I think that the time has come for me to read my novel. I wrote it during NaNoWriMo (That stands for National Novel Writing Month) last year. Basically what happened was I wrote a 50,000 word story in 30 days. A little crazy, yes, but I now have a full novel in draft form. So, after letting it breathe for a few months I finally feel like I can give it a good, honest read over. Before you ask, the only person other than me that is allowed to see the draft is my wife, and she has already read it. If I think it is worthy of pursuing, I will revise, edit, and revise until I think it is ready for others to read. You may be wondering why I have not been employing this tactic with my serialized story. In that case, I am trusting you, as the reader, to give me a little leeway on my minimal editing and possible (and indeed likely) plot-holes. That being said, I still think it will end up being a pretty cool story if you can stick with me as I slog through it.
As I prepare to look over this beastly draft, I can reflect a bit on what I learned through the process. I can distill it down into a few points:
- Anyone can write a novel
- Setting an aggressive deadline for a goal can lead to success
- Being busy fosters creativity
- We all need to be able to write really terrible first drafts
Anyone can write them. It's really not that difficult. If you have a semi-active imagination, or can draw from any past experiences, you can write a novel. Technically, 50,000 words constitutes a novel, and all you have to do is break that into smaller chunks that you can handle on a daily basis. Let me help:
- 1,667 words per day is a novel in a month
- 556 words per day is a novel in three months
- 136 words per day is a novel in a year
Want to have a rough draft of a novel written a year from now? 136 words per day. That's all. Now, I would suggest you aim a bit higher, but this just serves to illustrate that it is possible for you to reach that goal.
I've heard it said that a goal is a dream with a deadline. I think that deadline is important, and it is often the only reason that dream becomes reality. Would I have a rough draft of a novel today if I had not furiously pursued writing it? Probably not. When you put yourself under pressure to complete something in a seemingly short amount of time, you begin to weed out a lot of the distractions that can pull you away from your goal. Survivor is on? Nope, I'll have to watch it next month when my story is done.
Busy, busy, busy
I honestly believe that the ridiculous goal of writing a novel in one month is what spurred me on. I didn't have time to go back and edit. I couldn't think about what I was writing, I just had to write. I let the words spill out on the page. I was merely the conduit for the storyteller inside of me. I am convinced that this method of just putting words to paper lets your ideas flow free, for good and bad. After all, you need a few bad ideas in order to find the truly good ones.
Terrible first drafts
This goes beyond writing. This is bonafide life-applicable.

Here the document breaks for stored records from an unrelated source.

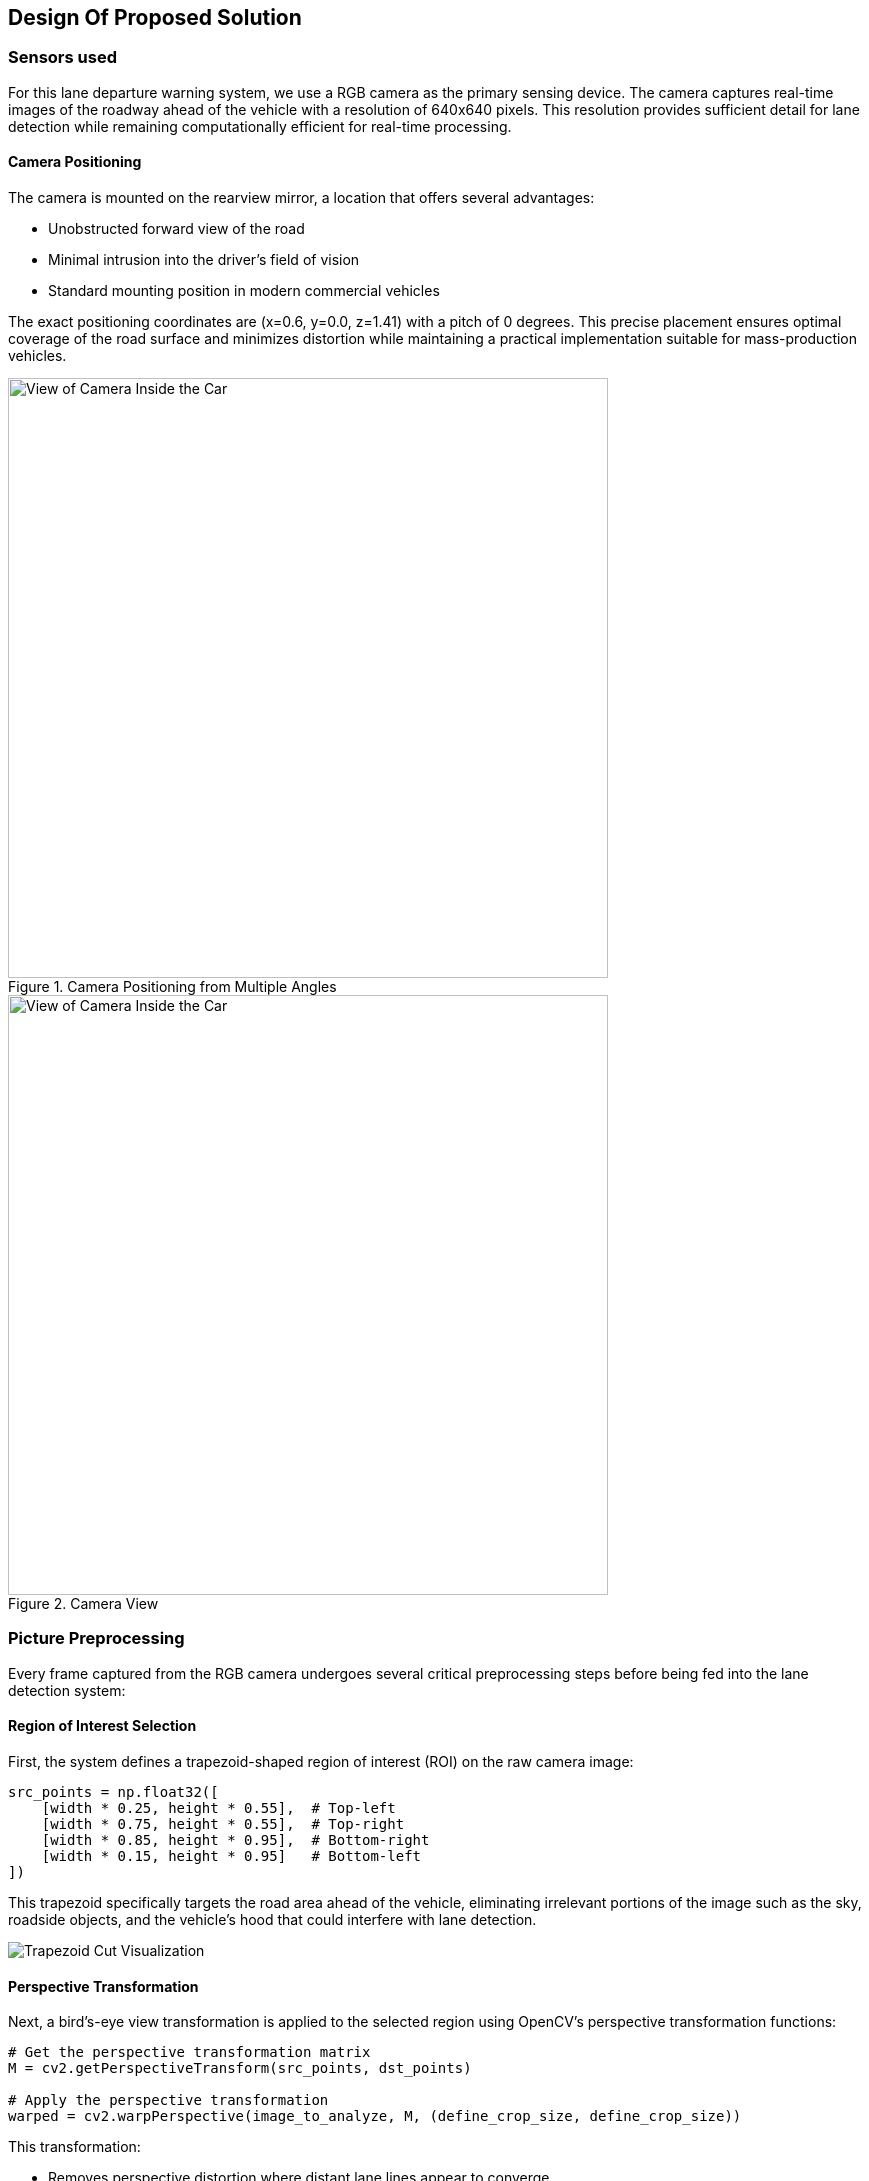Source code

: == Design Of Proposed Solution

=== Sensors used
For this lane departure warning system, we use a RGB camera as the primary sensing device. The camera captures real-time images of the roadway ahead of the vehicle with a resolution of 640x640 pixels. This resolution provides sufficient detail for lane detection while remaining computationally efficient for real-time processing.

==== Camera Positioning

The camera is mounted on the rearview mirror, a location that offers several advantages:

* Unobstructed forward view of the road
* Minimal intrusion into the driver's field of vision
* Standard mounting position in modern commercial vehicles

The exact positioning coordinates are (x=0.6, y=0.0, z=1.41) with a pitch of 0 degrees. This precise placement ensures optimal coverage of the road surface and minimizes distortion while maintaining a practical implementation suitable for mass-production vehicles.

.Camera Positioning from Multiple Angles
image::../resources/png/camera_positions.png[View of Camera Inside the Car, width=600]

.Camera View
image::../resources/png/camera_inside_view.png[View of Camera Inside the Car, width=600]

=== Picture Preprocessing

Every frame captured from the RGB camera undergoes several critical preprocessing steps before being fed into the lane detection system:

==== Region of Interest Selection
First, the system defines a trapezoid-shaped region of interest (ROI) on the raw camera image:

[source,python]
----
src_points = np.float32([
    [width * 0.25, height * 0.55],  # Top-left
    [width * 0.75, height * 0.55],  # Top-right
    [width * 0.85, height * 0.95],  # Bottom-right
    [width * 0.15, height * 0.95]   # Bottom-left
])
----

This trapezoid specifically targets the road area ahead of the vehicle, eliminating irrelevant portions of the image such as the sky, roadside objects, and the vehicle's hood that could interfere with lane detection.

image::../resources/png/trapezoid_visualization.png[Trapezoid Cut Visualization]

==== Perspective Transformation
Next, a bird's-eye view transformation is applied to the selected region using OpenCV's perspective transformation functions:

[source,python]
----
# Get the perspective transformation matrix
M = cv2.getPerspectiveTransform(src_points, dst_points)

# Apply the perspective transformation
warped = cv2.warpPerspective(image_to_analyze, M, (define_crop_size, define_crop_size))
----

This transformation:

- Removes perspective distortion where distant lane lines appear to converge
- Creates a uniform representation where lane width is consistent regardless of distance
- Makes subsequent lane detection calculations more straightforward by converting to a 2D plane

image::../resources/png/trapezoid_warped.png[Perspective Change Visualization]

==== Format Conversion for Neural Network
Finally, the image is converted from HWC (Height, Width, Channel) format to CHW (Channel, Height, Width) format required by our PyTorch-based neural network:

[source,python]
----
warped_chw = warped.transpose(2, 0, 1)  # HWC to CHW
----

This standardized preprocessing pipeline ensures that our lane detection system receives consistent, optimized input regardless of lighting conditions or road characteristics, improving both the accuracy and reliability of the system.

=== Picture Processing

The image processing pipeline through YOLOPv2 involves several sophisticated steps to detect lane markings and potential lane departures:

==== Neural Network Inference
Each captured frame from the vehicle-mounted camera undergoes analysis through a YOLOPv2 (You Only Look Once Panoptic) model:

[source,python]
----
def analyzeImage(image):
    # Convert image format for neural network
    img0 = image.transpose(1, 2, 0)  # CHW to HWC
    img = letterbox(img0, new_shape=img0.shape[:2])[0]
    img = img[:, :, ::-1].transpose(2, 0, 1)  # BGR to RGB, HWC to CHW

    # Normalize and prepare tensor
    img = torch.from_numpy(np.ascontiguousarray(img)).to(device)
    img = img.half() if half else img.float()
    img /= 255.0  # Normalize to 0.0-1.0 range
----

==== Multi-Task Output Processing
YOLOPv2 simultaneously produces three critical outputs from a single forward pass:

1. Object detection results (`pred`) - identifying traffic participants
2. Drivable area segmentation (`seg`) - determining where the vehicle can safely travel
3. Lane line segmentation (`ll`) - precisely identifying lane markings

==== Lane Detection and Analysis
The system processes segmentation masks to isolate lane markings:

[source,python]
----
# Extract and resize segmentation masks
da_seg_mask = driving_area_mask(seg)
ll_seg_mask = lane_line_mask(ll)

# Resize masks to match original image dimensions
da_seg_mask_resized = cv2.resize(da_seg_mask, img0.shape[:2][::-1])
ll_seg_mask_resized = cv2.resize(ll_seg_mask, img0.shape[:2][::-1])
----

==== Bounding Box Filtering
Lane markings are identified through contour analysis and filtered based on specific parameters:

[source,python]
----
# Find contours of lane lines
contours, _ = cv2.findContours(red_lane_mask, cv2.RETR_EXTERNAL, cv2.CHAIN_APPROX_SIMPLE)

# Filter boxes based on size and orientation
MIN_BOX_WIDTH = 40
MIN_BOX_HEIGHT = 40
ORIENTATION_THRESHOLD = 4.0  # Avoid horizontal boxes

red_boxes = []
for cnt in contours:
    x, y, w, h = cv2.boundingRect(cnt)
    if w > MIN_BOX_WIDTH and h > MIN_BOX_HEIGHT:
        aspect_ratio = w / h
        if aspect_ratio < ORIENTATION_THRESHOLD:
            red_boxes.append((x, y, w, h))
----

This filtering ensures that only valid lane markings are considered, eliminating noise and irrelevant shapes.

==== Nested Box Elimination
The system removes redundant or nested boxes to prevent double-counting of lane markings:

[source,python]
----
red_boxes = filter_nested_boxes(red_boxes, iou_threshold=0.8)
----

==== Lane Crossing Detection
Lane departure is determined through geometric analysis of identified lane markings:

[source,python]
----
if red_boxes:
    # Calculate lane center
    leftmost_red = min([x for x, y, w, h in red_boxes])
    rightmost_red = max([x + w for x, y, w, h in red_boxes])
    lane_center_x = (leftmost_red + rightmost_red) // 2
    img_center_x = combined.shape[1] // 2

    # Measure distance from center
    center_distance = lane_center_x - img_center_x

    # Apply thresholds for different crossing states
    CENTERED_THRESHOLD = 30
    CROSSING_THRESHOLD = 53

    if len(red_boxes) == 1:  # Single box scenario
        alignment_status = "CROSSING: SBX"
        crossing = True
    else:
        if abs(center_distance) < CENTERED_THRESHOLD:
            alignment_status = "CENTERED"
        elif abs(center_distance) < CROSSING_THRESHOLD:
            alignment_status = "CROSSING: SL/SR"
            crossing = True
        else:
            alignment_status = "CROSSING: LEFT/RIGHT"
            crossing = True
----

The system classifies the vehicle's position relative to the lanes into several states:

* **CENTERED** - Vehicle is properly aligned within lane
* **CROSSING: SL/SR** - Vehicle is slightly crossing to left or right
* **CROSSING: LEFT/RIGHT** - Vehicle is significantly crossing lane boundaries
* **CROSSING: SBX** - Single box detection indicating probable crossing

This detailed analysis enables the lane departure warning system to accurately detect unintentional lane departures and alert the driver in real-time, enhancing road safety.

=== Technologies Used

In our project, we employed YOLOPv2, an advanced multi-task learning network designed for panoptic driving perception. This model efficiently integrates three critical tasks in autonomous driving: traffic object detection, drivable area segmentation, and lane detection. By utilizing a shared encoder and task-specific decoders, YOLOPv2 achieves high accuracy and speed, making it suitable for real-time applications.

The architecture of YOLOPv2 comprises a shared encoder and three task-specific decoders:

- **Shared Encoder**: YOLOPv2 adopts the Extended Efficient Layer Aggregation Networks (E-ELAN) as its backbone for feature extraction. E-ELAN employs group convolution, enabling different layers to learn more diverse features, thereby enhancing both efficiency and performance.

- **Object Detection Decoder**: This decoder implements an anchor-based multi-scale detection scheme. Features from the Path Aggregation Network (PAN) and Feature Pyramid Network (FPN) are combined to fuse semantic information with local features, facilitating detection on multi-scale fused feature maps. Each grid in the feature map is assigned multiple anchors of different aspect ratios, with the detection head predicting the position offsets, scaled height and width, as well as the probability and confidence for each class.

- **Drivable Area Segmentation Decoder**: Unlike previous models where features for segmentation tasks are derived from the last layer of the neck, YOLOPv2 connects the drivable area segmentation head prior to the FPN module. This approach utilizes features from less deep layers, which are more suitable for this task. To compensate for potential information loss, an additional upsampling layer is applied in the decoder stage.

- **Lane Detection Decoder**: This decoder focuses on identifying lane markings, which is crucial for lane-keeping and lane-changing maneuvers in autonomous driving systems. It branches out from the FPN layer to extract features from deeper levels. Given that lane markings are often slender and challenging to detect, deconvolution is applied in the decoder stage to improve performance.

==== Technical Specifications

YOLOPv2 operates with remarkable efficiency while maintaining high accuracy:

- *Input Resolution*: 640×640 pixels
- *Inference Speed*: 30+ FPS on consumer-grade GPU hardware
- *Model Size*: ~40MB, enabling deployment on embedded automotive systems
- *Lane Line Detection*: Accuracy of 87.3% and IoU of 27.2%
- *Half-precision Support*: FP16 computation for accelerated inference

==== Key Advantages for Lane Departure Systems

YOLOPv2 offers several critical advantages for lane departure warning applications:

1. *Unified Processing*: By handling object detection and lane segmentation simultaneously, the system gains contextual awareness of the entire driving scene
2. *Low Latency*: Critical for time-sensitive warning systems, with end-to-end processing under 33ms
3. *Resilience to Conditions*: Robust performance across varying lighting, weather, and road conditions
4. *Memory Efficiency*: Shared feature extraction reduces computational overhead
5. *Integration Potential*: The multi-task architecture allows expansion to additional ADAS functions with minimal additional hardware

The official implementation of YOLOPv2 is available on GitHub:

link:https://github.com/CAIC-AD/YOLOPv2[YOLOPv2 GitHub Repository]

As a people, we place way too much stock in competence. I am guilty of this as well, but I started to learn a lot about how to combat it, and how detrimental it can be. If you always wait until you are good at something before you start doing it, you will never get there. Think about that. At some point, you need to start, and you really have to work at not comparing your work/talent/ability to anyone else. Sure, you are a complete novice and might even embarrass yourself, but maybe that is a good thing. Maybe a little healthy humility will spur you on to the greatness that is in store for you.
This is what I was able to glean from the experience of writing my first novel. Hopefully it will encourage you to start working on a dream of yours. A dream that you may have been putting off until you are just a little bit more knowledgeable.